When I found myself in a salon environment that allowed the space to do pedis, I decided to do my pedis pretty much the way I did my manis.

I never thought I was “inventing” or “developing” a new service. I didn’t realize that “waterless” manicures were considered avant-garde until I got online in ’99. And I certainly never thought that a “waterless” pedicure was going to be considered revolutionary.

I’m sure I wasn’t the first person who did it this way. Just like I wasn’t the first person to put glitter in my acrylic powder — in 1998, several years before it became all the rage and ended up being known by several different terms that I wasn’t hip enough to come up with.

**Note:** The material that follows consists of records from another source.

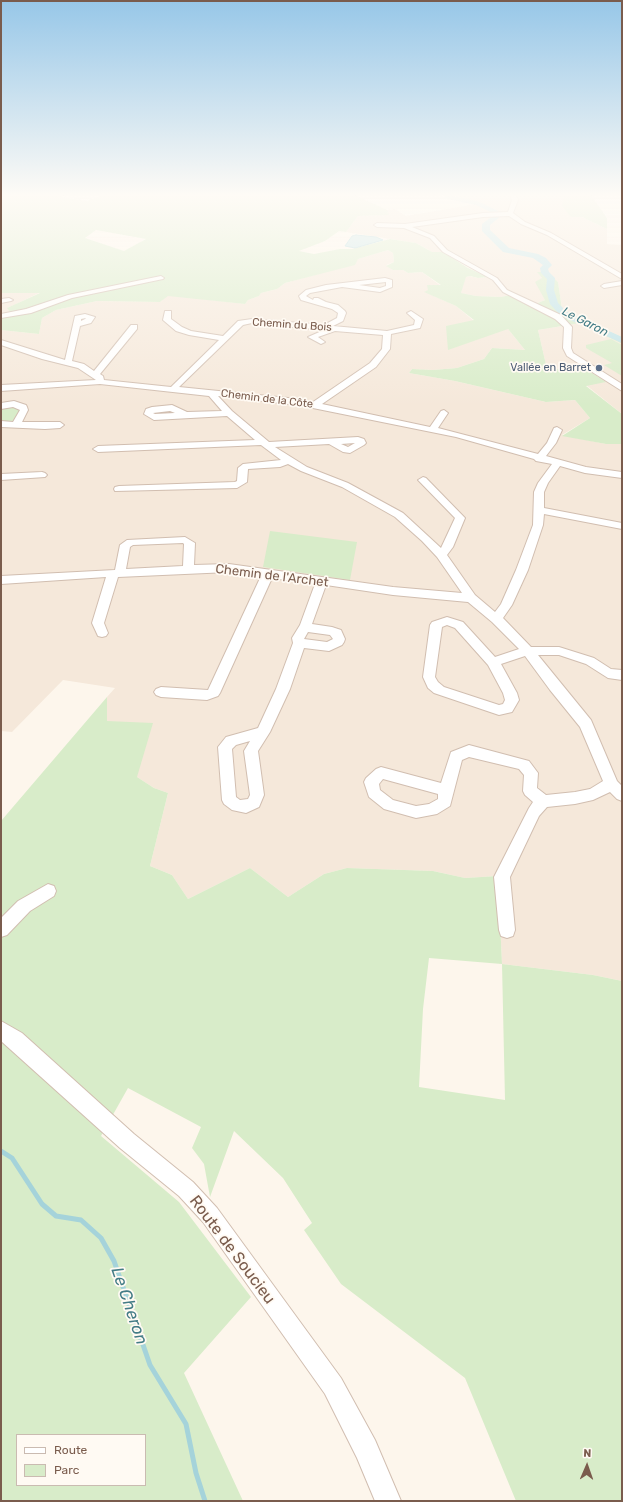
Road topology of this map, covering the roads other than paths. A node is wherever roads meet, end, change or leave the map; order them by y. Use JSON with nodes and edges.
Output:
{"nodes":[{"id":1,"x":471,"y":265,"type":"edge"},
{"id":2,"x":602,"y":265,"type":"edge"},
{"id":3,"x":622,"y":277,"type":"edge"},
{"id":4,"x":161,"y":278,"type":"dead end"},
{"id":5,"x":622,"y":283,"type":"edge"},
{"id":6,"x":342,"y":285,"type":"junction"},
{"id":7,"x":604,"y":286,"type":"dead end"},
{"id":8,"x":317,"y":289,"type":"junction"},
{"id":9,"x":9,"y":300,"type":"dead end"},
{"id":10,"x":1,"y":301,"type":"edge"},
{"id":11,"x":323,"y":304,"type":"junction"},
{"id":12,"x":168,"y":313,"type":"dead end"},
{"id":13,"x":411,"y":313,"type":"dead end"},
{"id":14,"x":1,"y":316,"type":"edge"},
{"id":15,"x":77,"y":325,"type":"dead end"},
{"id":16,"x":134,"y":327,"type":"dead end"},
{"id":17,"x":326,"y":327,"type":"junction"},
{"id":18,"x":334,"y":328,"type":"junction"},
{"id":19,"x":367,"y":331,"type":"junction"},
{"id":20,"x":388,"y":333,"type":"junction"},
{"id":21,"x":224,"y":339,"type":"junction"},
{"id":22,"x":1,"y":342,"type":"edge"},
{"id":23,"x":321,"y":342,"type":"dead end"},
{"id":24,"x":387,"y":343,"type":"junction"},
{"id":25,"x":68,"y":363,"type":"junction"},
{"id":26,"x":95,"y":374,"type":"junction"},
{"id":27,"x":100,"y":382,"type":"junction"},
{"id":28,"x":1,"y":388,"type":"edge"},
{"id":29,"x":622,"y":388,"type":"edge"},
{"id":30,"x":172,"y":390,"type":"junction"},
{"id":31,"x":212,"y":393,"type":"junction"},
{"id":32,"x":315,"y":404,"type":"junction"},
{"id":33,"x":1,"y":406,"type":"edge"},
{"id":34,"x":229,"y":413,"type":"junction"},
{"id":35,"x":444,"y":413,"type":"dead end"},
{"id":36,"x":185,"y":415,"type":"dead end"},
{"id":37,"x":1,"y":424,"type":"edge"},
{"id":38,"x":16,"y":425,"type":"junction"},
{"id":39,"x":60,"y":425,"type":"dead end"},
{"id":40,"x":432,"y":430,"type":"junction"},
{"id":41,"x":557,"y":430,"type":"dead end"},
{"id":42,"x":331,"y":442,"type":"dead end"},
{"id":43,"x":266,"y":444,"type":"junction"},
{"id":44,"x":98,"y":449,"type":"dead end"},
{"id":45,"x":539,"y":459,"type":"junction"},
{"id":46,"x":288,"y":461,"type":"junction"},
{"id":47,"x":557,"y":464,"type":"junction"},
{"id":48,"x":42,"y":475,"type":"dead end"},
{"id":49,"x":622,"y":475,"type":"edge"},
{"id":50,"x":1,"y":477,"type":"edge"},
{"id":51,"x":423,"y":480,"type":"dead end"},
{"id":52,"x":119,"y":489,"type":"dead end"},
{"id":53,"x":540,"y":510,"type":"junction"},
{"id":54,"x":622,"y":526,"type":"edge"},
{"id":55,"x":441,"y":555,"type":"junction"},
{"id":56,"x":188,"y":569,"type":"junction"},
{"id":57,"x":116,"y":574,"type":"junction"},
{"id":58,"x":268,"y":574,"type":"junction"},
{"id":59,"x":1,"y":580,"type":"edge"},
{"id":60,"x":322,"y":582,"type":"junction"},
{"id":61,"x":471,"y":598,"type":"junction"},
{"id":62,"x":496,"y":619,"type":"junction"},
{"id":63,"x":305,"y":626,"type":"junction"},
{"id":64,"x":102,"y":633,"type":"dead end"},
{"id":65,"x":299,"y":642,"type":"junction"},
{"id":66,"x":528,"y":651,"type":"junction"},
{"id":67,"x":493,"y":662,"type":"junction"},
{"id":68,"x":622,"y":675,"type":"edge"},
{"id":69,"x":161,"y":692,"type":"dead end"},
{"id":70,"x":263,"y":732,"type":"junction"},
{"id":71,"x":611,"y":784,"type":"junction"},
{"id":72,"x":446,"y":790,"type":"junction"},
{"id":73,"x":622,"y":795,"type":"edge"},
{"id":74,"x":543,"y":801,"type":"junction"},
{"id":75,"x":48,"y":891,"type":"dead end"},
{"id":76,"x":1,"y":929,"type":"edge"},
{"id":77,"x":507,"y":930,"type":"dead end"},
{"id":78,"x":1,"y":1030,"type":"edge"},
{"id":79,"x":388,"y":1501,"type":"edge"}],
"edges":[{"from":1,"to":29,"type":"street"},
{"from":2,"to":3,"type":"street"},
{"from":4,"to":14,"type":"street"},
{"from":5,"to":7,"type":"street"},
{"from":6,"to":6,"type":"street"},
{"from":6,"to":8,"type":"street"},
{"from":8,"to":11,"type":"street"},
{"from":8,"to":11,"type":"street"},
{"from":9,"to":10,"type":"street"},
{"from":11,"to":17,"type":"street"},
{"from":12,"to":21,"type":"street"},
{"from":13,"to":20,"type":"street","name":"Chemin du Bois"},
{"from":15,"to":25,"type":"street"},
{"from":16,"to":26,"type":"street"},
{"from":17,"to":18,"type":"street","name":"Chemin du Bois"},
{"from":17,"to":21,"type":"street","name":"Chemin du Bois"},
{"from":18,"to":19,"type":"street","name":"Chemin du Bois"},
{"from":18,"to":23,"type":"street"},
{"from":19,"to":20,"type":"street","name":"Chemin du Bois"},
{"from":19,"to":24,"type":"street","name":"Chemin du Bois"},
{"from":20,"to":24,"type":"street"},
{"from":21,"to":30,"type":"street","name":"Chemin du Bois"},
{"from":22,"to":25,"type":"street"},
{"from":24,"to":32,"type":"street"},
{"from":25,"to":26,"type":"street"},
{"from":26,"to":27,"type":"street"},
{"from":27,"to":28,"type":"street","name":"Chemin de la Côte"},
{"from":27,"to":30,"type":"street","name":"Chemin de la Côte"},
{"from":30,"to":31,"type":"street","name":"Chemin de la Côte"},
{"from":31,"to":32,"type":"street","name":"Chemin de la Côte"},
{"from":31,"to":34,"type":"street"},
{"from":32,"to":40,"type":"street","name":"Chemin de la Côte"},
{"from":33,"to":38,"type":"street"},
{"from":34,"to":36,"type":"street"},
{"from":34,"to":43,"type":"street"},
{"from":35,"to":40,"type":"street"},
{"from":37,"to":38,"type":"street"},
{"from":38,"to":39,"type":"street"},
{"from":40,"to":45,"type":"street","name":"Chemin de la Côte"},
{"from":41,"to":45,"type":"street"},
{"from":42,"to":43,"type":"street"},
{"from":43,"to":44,"type":"street"},
{"from":43,"to":46,"type":"street"},
{"from":45,"to":47,"type":"street","name":"Chemin de la Côte"},
{"from":46,"to":52,"type":"street"},
{"from":46,"to":55,"type":"street"},
{"from":47,"to":49,"type":"street","name":"Chemin de la Côte"},
{"from":47,"to":53,"type":"street"},
{"from":48,"to":50,"type":"street"},
{"from":51,"to":55,"type":"street"},
{"from":53,"to":54,"type":"street"},
{"from":53,"to":62,"type":"street"},
{"from":55,"to":61,"type":"street"},
{"from":56,"to":57,"type":"street","name":"Chemin de l'Archet"},
{"from":56,"to":57,"type":"street"},
{"from":56,"to":58,"type":"street","name":"Chemin de l'Archet"},
{"from":57,"to":59,"type":"street","name":"Chemin de l'Archet"},
{"from":57,"to":64,"type":"street"},
{"from":58,"to":60,"type":"street","name":"Chemin de l'Archet"},
{"from":58,"to":69,"type":"street"},
{"from":60,"to":61,"type":"street","name":"Chemin de l'Archet"},
{"from":60,"to":63,"type":"street"},
{"from":61,"to":62,"type":"street"},
{"from":62,"to":66,"type":"street"},
{"from":63,"to":65,"type":"street"},
{"from":63,"to":65,"type":"street"},
{"from":65,"to":70,"type":"street"},
{"from":66,"to":67,"type":"street"},
{"from":66,"to":68,"type":"street"},
{"from":66,"to":71,"type":"street"},
{"from":67,"to":67,"type":"street"},
{"from":70,"to":70,"type":"street"},
{"from":71,"to":73,"type":"street"},
{"from":71,"to":74,"type":"street"},
{"from":72,"to":72,"type":"street"},
{"from":72,"to":74,"type":"street"},
{"from":74,"to":77,"type":"street"},
{"from":75,"to":76,"type":"street"},
{"from":78,"to":79,"type":"street","name":"Route de Soucieu"}]}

And I was reading about “encapsulated” nail art before I even signed up for my nail course 22 years ago!

It’s crazy how many times I come across someone online spouting off about how they thought it up first. Sometimes girls younger than my entire career as a nail tech are spoutin’ off about how upset they are that the technique they “invented” is being copied all over the world without them being given proper credit.

Techniques and designs that I saw or used when I was in high school.

Just because you never knew of anyone who did it before you, doesn’t mean no one did it before you. It ain’t “new,” you’re just that far behind.